Je continue de lire le beau livre de Romain Gary " Les racines du ciel". C'est Morel qui parle: " J'ai contracté, en captivité, une dette envers les éléphants. Au cachot, un camarade avait eu cette idée alors qu'il sentait que les murs allaient l'étouffer. Il s'était mis à penser aux troupeaux d'éléphants en liberté et chaque matin, les Allemands le trouvaient en pleine forme, en train de rigoler: il était devenu increvable. Quand il est sorti de cellule, il nous a passé le filon et chaque fois qu'on n'en pouvait plus, dans notre cage, on se mettait à penser à ces géants fonçant irrésistiblement à travers les grands espaces ouverts de l'Afrique. Cela demandait un formidable effort d'imagination, mais c'était un effort qui nous maintenait vivants. Laissés seuls, à moitié crevés, on serrait les dents, on souriait et, les yeux fermés, on continuait à regarder nos éléphants qui balayaient tout sur leur passage, que rien ne pouvait retenir ou arrêter; on entendait presque la terre trembler sous les pas de cette liberté prodigieuse et le vent du large venait emplir nos poumons. Les autorités du camp avaient fini par s'inquiéter, le moral de notre block était particulièrement élevé, et on mourait moins. Ils nous ont serré la vis.
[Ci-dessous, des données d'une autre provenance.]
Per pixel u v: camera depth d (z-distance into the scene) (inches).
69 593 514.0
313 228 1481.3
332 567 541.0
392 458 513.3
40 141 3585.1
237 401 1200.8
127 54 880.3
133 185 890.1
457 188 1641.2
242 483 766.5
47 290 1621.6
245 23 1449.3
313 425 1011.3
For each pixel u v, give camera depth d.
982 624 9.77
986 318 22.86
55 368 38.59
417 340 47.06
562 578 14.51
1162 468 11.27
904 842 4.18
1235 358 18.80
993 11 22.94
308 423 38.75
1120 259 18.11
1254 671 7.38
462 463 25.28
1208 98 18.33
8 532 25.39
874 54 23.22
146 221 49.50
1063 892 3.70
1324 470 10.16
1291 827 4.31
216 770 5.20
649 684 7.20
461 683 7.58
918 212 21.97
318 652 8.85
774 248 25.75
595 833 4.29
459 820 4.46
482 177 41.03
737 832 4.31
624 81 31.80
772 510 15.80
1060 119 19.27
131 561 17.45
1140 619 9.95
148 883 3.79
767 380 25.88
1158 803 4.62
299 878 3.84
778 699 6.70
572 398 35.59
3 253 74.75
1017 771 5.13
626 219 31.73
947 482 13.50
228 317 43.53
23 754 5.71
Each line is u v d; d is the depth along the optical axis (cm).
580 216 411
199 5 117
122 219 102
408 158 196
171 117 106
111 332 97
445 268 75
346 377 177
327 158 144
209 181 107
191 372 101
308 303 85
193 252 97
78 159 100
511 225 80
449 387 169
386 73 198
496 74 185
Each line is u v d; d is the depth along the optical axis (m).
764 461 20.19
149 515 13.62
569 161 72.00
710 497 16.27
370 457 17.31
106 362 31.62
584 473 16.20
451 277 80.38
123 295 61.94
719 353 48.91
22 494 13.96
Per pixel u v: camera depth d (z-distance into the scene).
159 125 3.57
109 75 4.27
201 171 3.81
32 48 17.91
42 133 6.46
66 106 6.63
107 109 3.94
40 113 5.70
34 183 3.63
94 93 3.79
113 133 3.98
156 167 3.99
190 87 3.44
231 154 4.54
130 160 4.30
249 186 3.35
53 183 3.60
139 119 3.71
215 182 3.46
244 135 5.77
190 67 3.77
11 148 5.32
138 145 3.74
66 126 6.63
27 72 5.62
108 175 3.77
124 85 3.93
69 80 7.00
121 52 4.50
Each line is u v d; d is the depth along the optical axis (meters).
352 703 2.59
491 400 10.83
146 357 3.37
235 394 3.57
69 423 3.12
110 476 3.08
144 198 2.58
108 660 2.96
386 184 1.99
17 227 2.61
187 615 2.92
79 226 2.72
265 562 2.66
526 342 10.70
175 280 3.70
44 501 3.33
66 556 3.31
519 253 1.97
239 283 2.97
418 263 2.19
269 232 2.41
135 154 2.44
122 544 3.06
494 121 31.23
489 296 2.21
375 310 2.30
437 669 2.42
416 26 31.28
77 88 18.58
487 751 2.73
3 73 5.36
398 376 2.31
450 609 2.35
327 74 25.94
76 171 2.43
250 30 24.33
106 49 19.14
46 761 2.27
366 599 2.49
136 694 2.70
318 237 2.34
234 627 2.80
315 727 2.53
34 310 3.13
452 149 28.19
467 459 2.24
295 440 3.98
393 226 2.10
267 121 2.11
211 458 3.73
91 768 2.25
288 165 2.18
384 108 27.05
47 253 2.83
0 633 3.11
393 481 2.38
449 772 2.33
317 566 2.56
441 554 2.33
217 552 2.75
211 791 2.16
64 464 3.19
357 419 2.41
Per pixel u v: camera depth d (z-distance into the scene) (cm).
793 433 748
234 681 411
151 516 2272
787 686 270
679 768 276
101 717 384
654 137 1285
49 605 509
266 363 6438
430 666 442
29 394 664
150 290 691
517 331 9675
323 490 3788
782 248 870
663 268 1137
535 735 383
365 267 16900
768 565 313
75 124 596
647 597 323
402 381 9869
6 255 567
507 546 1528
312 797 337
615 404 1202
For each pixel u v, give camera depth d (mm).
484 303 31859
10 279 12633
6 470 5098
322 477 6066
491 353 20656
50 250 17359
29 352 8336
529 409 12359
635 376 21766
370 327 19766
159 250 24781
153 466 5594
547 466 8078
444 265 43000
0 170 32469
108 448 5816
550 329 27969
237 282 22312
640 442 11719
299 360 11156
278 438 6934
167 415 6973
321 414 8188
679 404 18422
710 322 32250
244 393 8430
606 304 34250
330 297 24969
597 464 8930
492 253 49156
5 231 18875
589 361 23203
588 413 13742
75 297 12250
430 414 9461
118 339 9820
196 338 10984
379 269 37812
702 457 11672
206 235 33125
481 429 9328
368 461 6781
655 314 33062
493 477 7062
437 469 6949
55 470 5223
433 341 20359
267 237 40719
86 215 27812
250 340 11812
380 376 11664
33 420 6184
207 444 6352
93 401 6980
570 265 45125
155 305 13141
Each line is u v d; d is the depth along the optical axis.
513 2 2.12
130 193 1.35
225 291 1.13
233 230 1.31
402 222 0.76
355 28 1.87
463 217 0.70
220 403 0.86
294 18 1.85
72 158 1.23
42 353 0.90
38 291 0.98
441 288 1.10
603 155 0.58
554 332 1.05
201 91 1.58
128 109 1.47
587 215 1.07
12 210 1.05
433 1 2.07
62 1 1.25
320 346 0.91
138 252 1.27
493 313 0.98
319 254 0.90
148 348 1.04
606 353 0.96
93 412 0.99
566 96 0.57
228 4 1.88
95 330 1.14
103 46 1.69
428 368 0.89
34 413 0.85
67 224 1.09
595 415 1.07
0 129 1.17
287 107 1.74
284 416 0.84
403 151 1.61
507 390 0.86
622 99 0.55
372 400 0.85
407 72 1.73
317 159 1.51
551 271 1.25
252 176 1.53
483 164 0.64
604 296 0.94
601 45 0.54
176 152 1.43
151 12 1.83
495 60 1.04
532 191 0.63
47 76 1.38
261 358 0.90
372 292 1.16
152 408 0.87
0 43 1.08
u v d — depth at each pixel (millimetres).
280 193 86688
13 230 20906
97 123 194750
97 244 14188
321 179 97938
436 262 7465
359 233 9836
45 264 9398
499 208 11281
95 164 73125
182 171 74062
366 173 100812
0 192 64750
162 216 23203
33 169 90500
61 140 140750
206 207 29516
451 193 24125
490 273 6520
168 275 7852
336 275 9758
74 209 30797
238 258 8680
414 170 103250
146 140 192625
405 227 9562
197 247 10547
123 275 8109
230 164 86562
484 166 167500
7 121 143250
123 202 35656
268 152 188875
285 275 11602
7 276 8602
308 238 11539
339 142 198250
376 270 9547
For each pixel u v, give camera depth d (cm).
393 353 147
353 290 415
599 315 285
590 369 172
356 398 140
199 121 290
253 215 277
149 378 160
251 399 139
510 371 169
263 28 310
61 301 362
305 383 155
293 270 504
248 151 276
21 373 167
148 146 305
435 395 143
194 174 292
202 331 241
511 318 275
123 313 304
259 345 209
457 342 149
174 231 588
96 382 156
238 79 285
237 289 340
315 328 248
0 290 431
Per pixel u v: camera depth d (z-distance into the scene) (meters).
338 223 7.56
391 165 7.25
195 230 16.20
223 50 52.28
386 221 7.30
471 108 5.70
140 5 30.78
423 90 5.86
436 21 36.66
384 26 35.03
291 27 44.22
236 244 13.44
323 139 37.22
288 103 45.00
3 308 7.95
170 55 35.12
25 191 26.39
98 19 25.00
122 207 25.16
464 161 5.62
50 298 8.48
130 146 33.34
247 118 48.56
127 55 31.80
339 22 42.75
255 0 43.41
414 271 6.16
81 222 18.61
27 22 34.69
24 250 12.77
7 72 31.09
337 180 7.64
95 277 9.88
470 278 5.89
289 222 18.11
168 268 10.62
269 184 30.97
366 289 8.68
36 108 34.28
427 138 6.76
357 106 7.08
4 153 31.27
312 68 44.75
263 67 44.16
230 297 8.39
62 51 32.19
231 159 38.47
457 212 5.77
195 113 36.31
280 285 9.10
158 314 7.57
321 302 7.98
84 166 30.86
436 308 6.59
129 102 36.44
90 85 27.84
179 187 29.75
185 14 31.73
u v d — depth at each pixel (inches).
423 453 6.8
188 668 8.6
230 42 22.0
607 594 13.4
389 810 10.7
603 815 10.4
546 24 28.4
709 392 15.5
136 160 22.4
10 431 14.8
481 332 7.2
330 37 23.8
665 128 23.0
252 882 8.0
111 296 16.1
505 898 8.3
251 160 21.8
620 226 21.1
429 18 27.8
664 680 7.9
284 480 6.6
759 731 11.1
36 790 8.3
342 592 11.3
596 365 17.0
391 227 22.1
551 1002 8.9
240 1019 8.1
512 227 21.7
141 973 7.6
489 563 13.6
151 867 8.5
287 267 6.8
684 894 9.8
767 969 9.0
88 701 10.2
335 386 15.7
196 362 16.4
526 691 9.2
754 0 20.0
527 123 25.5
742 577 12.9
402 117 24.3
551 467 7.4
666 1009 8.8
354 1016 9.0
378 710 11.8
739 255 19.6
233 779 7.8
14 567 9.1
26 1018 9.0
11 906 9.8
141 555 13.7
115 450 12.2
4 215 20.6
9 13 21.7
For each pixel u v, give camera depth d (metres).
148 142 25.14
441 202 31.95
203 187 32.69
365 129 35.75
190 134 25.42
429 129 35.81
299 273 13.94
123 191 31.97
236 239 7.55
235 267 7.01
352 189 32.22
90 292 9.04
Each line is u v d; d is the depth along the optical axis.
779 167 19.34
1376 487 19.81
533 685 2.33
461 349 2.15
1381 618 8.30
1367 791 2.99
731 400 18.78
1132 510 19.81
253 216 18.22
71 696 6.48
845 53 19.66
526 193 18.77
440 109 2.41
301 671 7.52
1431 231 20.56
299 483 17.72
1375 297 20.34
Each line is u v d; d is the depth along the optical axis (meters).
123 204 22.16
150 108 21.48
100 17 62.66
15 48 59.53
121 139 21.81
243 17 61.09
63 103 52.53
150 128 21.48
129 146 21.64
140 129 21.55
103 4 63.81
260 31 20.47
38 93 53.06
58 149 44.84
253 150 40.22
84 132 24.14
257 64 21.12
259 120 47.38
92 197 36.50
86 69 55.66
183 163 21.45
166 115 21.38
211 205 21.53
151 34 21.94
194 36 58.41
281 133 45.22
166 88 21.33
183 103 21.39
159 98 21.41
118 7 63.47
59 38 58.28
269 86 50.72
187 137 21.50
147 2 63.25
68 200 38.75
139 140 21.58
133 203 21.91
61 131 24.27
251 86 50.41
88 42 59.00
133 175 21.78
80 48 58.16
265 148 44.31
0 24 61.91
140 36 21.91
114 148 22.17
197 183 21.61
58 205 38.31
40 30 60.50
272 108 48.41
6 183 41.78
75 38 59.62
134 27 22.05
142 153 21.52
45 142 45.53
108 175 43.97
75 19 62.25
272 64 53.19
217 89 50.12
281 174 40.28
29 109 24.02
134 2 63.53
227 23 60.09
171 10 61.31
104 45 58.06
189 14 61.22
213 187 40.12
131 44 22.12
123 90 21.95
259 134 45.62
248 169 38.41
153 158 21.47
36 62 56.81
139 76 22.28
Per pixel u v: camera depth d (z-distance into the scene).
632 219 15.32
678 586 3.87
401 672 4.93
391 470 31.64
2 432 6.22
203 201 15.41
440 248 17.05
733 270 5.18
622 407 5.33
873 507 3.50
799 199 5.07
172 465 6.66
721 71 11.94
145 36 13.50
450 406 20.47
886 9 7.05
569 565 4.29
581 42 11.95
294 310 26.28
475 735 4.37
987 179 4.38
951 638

Mon voisin de lit, un Parisien, je le voyais, n'était plus capable de bouger. De temps en temps nos regards se croisaient: j'apercevais au fond de ses yeux une lueur de gaieté à peine perceptible et je savais que les éléphants étaient toujours là, qu'il les voyait à l'horizon. Un jour, un mouchard a vendu la mèche et l'idée qu'il y avait encore en nous quelque chose qu'ils ne pouvaient pas atteindre les mettait hors d'eux. Et ils se sont mis à fignoler leurs égards. Le Parisien ne s'en est pas remis. Un soir, j'ai du l'aider à atteindre son block, il m'a dit que c'était fini. On a fait tout ce qu'on a pu pour l'aider, nous l'entourions avec frénésie, brandissant un doigt vers un horizon imaginaire. Pourtant il a fait un effort, il a tourné vers moi sa sale gueule: "Il m'en reste encore un, murmura-t-il. Je l'ai bien planqué, bien au fond, mais j'pourrai plus m'en occuper. Il faisait un effort terrible pour parler. Prends-le avec les tiens... il s'appelle Rodolphe". Je tenais sa main dans la mienne et j'ai tout de suite su que Rodolphe, il était avec moi pour toujours. Depuis, je le trimbale partout avec moi."
Cette histoire m'enchante, elle parle avec simplicité de la puissance de la visualisation sur le corps et l'esprit. Je garde cette histoire en tête et je sais bien qu'un jour, je la raconterai d'une façon thérapeutique à certaines personnes malades qui viendront en homéopathie chercher des soins. Un maître guérisseur se cache entre les lignes de ce livre.